King of northern India (died c. 319)

Ghatotkacha (Gupta script: Gha-to-tka-cha, IAST: Ghaṭotkaca, r. c. late 3rd century - early 4th century) was a pre-imperial Gupta king of northern India. He was a son of the dynasty's founder Gupta, and the father of the dynasty's first emperor Chandragupta I.

== Sources ==

Ghatotkacha was a son of Gupta, the founder of the Gupta dynasty. Like his father, Ghatotkacha is not attested by his own inscriptions. The earliest description of him occurs in his grandson Samudragupta's Allahabad Pillar inscription, and is repeated verbatim in several later records of the dynasty. Earlier scholars attributed a gold coin and a clay seal to him, but these are now unanimously assigned to Ghatotkacha-gupta, who was a son or a younger brother of the 5th century Gupta ruler Kumaragupta I.

== Period ==

Modern historians date the beginning of the Gupta calendar era to 318-319 CE. This era probably marks the ascension of Chandragupta I to the Gupta throne, which means that Ghatotkacha's reign ended around this time.
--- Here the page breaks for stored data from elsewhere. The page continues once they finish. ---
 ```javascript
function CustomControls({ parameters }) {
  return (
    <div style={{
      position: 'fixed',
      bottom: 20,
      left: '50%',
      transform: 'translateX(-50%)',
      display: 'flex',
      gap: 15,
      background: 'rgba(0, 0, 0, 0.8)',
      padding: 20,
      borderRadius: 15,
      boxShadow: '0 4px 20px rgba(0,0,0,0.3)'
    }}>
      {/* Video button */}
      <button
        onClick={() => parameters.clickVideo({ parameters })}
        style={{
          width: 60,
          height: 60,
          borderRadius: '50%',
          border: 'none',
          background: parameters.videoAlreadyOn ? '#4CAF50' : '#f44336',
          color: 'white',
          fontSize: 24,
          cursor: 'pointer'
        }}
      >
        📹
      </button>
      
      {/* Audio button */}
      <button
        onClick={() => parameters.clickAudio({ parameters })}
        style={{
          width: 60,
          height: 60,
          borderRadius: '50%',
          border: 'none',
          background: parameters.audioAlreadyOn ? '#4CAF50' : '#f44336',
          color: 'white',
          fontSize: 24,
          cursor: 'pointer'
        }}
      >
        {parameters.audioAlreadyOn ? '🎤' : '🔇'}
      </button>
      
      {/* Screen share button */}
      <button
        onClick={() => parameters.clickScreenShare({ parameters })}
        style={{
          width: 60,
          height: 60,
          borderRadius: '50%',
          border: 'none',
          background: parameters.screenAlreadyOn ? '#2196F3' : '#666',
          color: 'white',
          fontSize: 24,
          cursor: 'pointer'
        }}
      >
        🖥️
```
The beginning of his reign is uncertain. Various estimates of his reign include:

- R. K. Mukherjee: 280-319 CE
- A. S. Altekar: 290-305 CE
- Tej Ram Sharma: 295-319 CE
- V. A. Smith: 300-320 CE
- Numismatist P. L. Gupta and historian S. R. Goyal: 300-319 CE

== Political status ==

The Allahabad Pillar inscription uses the title Maharaja (, "Great King") for Gupta and Ghatotkacha, as opposed to the title Maharajadhiraja ("king of great kings") for Ghatotkacha's son Chandragupta I. In the later period, the title Maharaja was used by feudatory rulers, which has led to suggestions that Gupta and Ghatotkacha were feudatory kings. However, there are several instances of paramount sovereigns using the title Maharaja, in both pre-Gupta and post-Gupta periods, so this cannot be said with certainty. That said, there is no doubt that Gupta and Ghatotkacha held a lower status and were less powerful than Chandragupta I.

== Reign ==

Ghatotkacha may have been responsible for entering into a matrimonial alliance with the Lichchhavis, which resulted in the marriage of the Lichchhavi princess Kumaradevi to his son Chandragupta I. Historian V. A. Smith dates this event to c. 308 CE. The Gupta inscriptions do not mention the paternal family of the dynasty's queens with the exception of Kumaradevi, which suggests that the Gupta family considered Kumaradevi's marriage to Chandragupta as an important event.

Historian H. C. Raychaudhuri theorized that some of the Mahabharata stories describing the sins of the legendary character Ghatotkacha were omitted in the final redaction of the epic out of respect for the Gupta king Ghatotkacha.